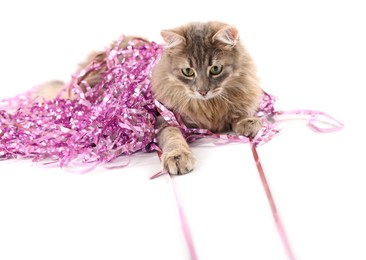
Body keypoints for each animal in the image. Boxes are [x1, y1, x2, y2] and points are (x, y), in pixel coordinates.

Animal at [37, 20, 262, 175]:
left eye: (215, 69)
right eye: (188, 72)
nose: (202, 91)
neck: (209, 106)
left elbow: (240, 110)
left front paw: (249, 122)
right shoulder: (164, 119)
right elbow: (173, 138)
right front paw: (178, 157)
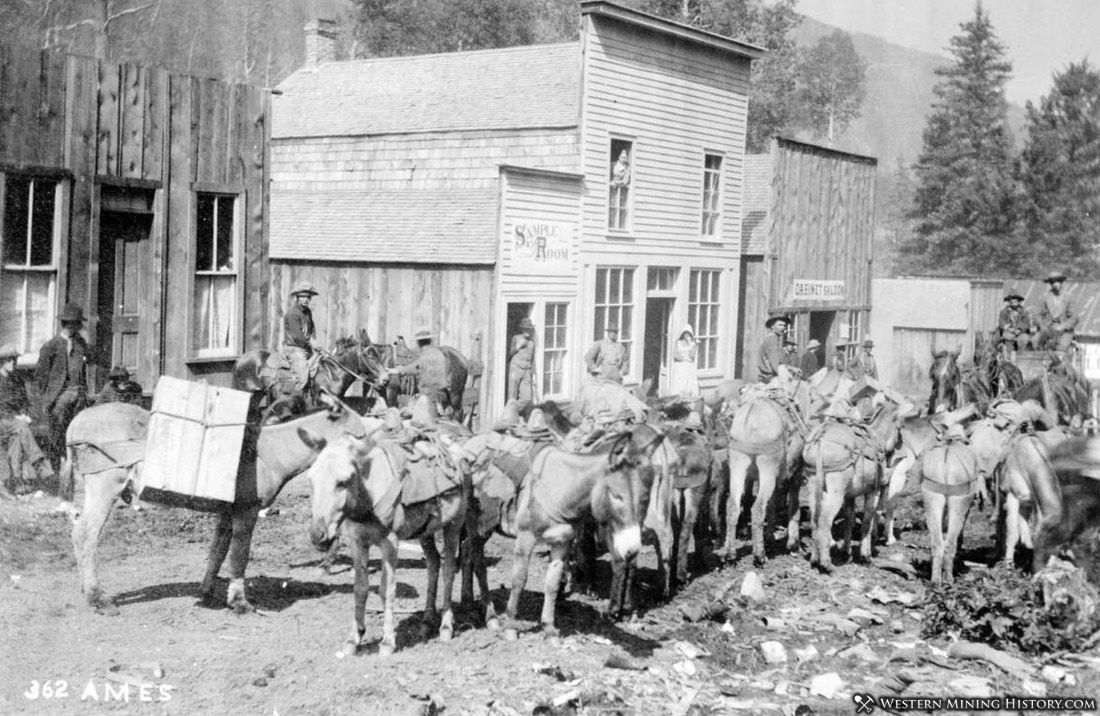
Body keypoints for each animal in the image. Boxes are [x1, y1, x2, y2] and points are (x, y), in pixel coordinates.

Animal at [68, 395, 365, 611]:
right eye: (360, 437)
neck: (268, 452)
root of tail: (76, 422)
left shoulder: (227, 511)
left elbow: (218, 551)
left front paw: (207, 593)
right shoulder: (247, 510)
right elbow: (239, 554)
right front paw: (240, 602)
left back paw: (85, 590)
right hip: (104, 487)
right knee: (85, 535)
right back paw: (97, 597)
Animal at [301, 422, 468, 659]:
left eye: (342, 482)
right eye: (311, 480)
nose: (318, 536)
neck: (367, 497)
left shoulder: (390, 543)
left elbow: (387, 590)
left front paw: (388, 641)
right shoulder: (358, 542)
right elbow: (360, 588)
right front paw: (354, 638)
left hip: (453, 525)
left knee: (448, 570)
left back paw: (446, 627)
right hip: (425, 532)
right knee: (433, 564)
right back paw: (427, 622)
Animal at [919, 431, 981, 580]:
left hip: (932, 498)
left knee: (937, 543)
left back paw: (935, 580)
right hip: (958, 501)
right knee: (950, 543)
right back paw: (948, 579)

- - -

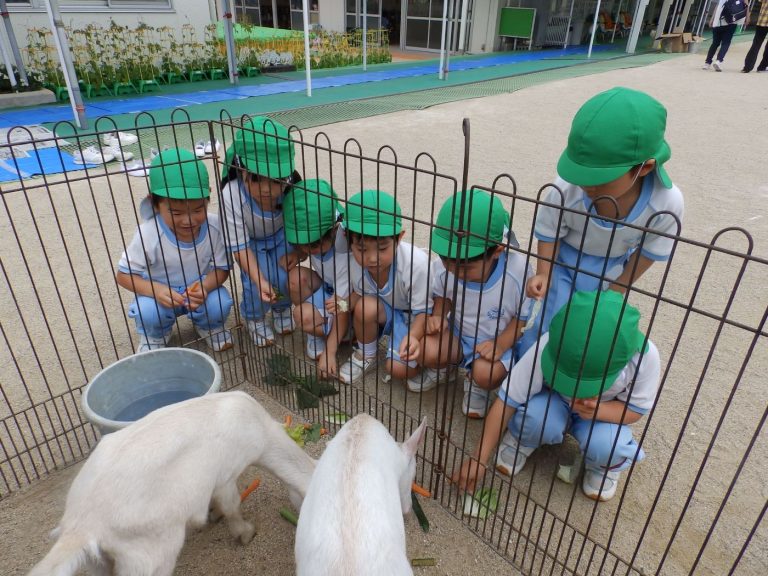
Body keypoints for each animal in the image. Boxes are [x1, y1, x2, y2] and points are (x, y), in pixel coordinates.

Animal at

- - -

**EXERCISE REQUIREMENTS:** Go back to the listing above. Copy word for word the lines from the one with "right knee: (433, 564)" through the one with "right back paw: (948, 579)", and nothing more.

**YOUR RESPONSE:**
right knee: (433, 564)
right back paw: (427, 622)
Animal at [919, 431, 981, 580]:
left hip: (932, 498)
left knee: (937, 543)
left back paw: (935, 580)
right hip: (958, 501)
right knee: (950, 543)
right back paw: (948, 579)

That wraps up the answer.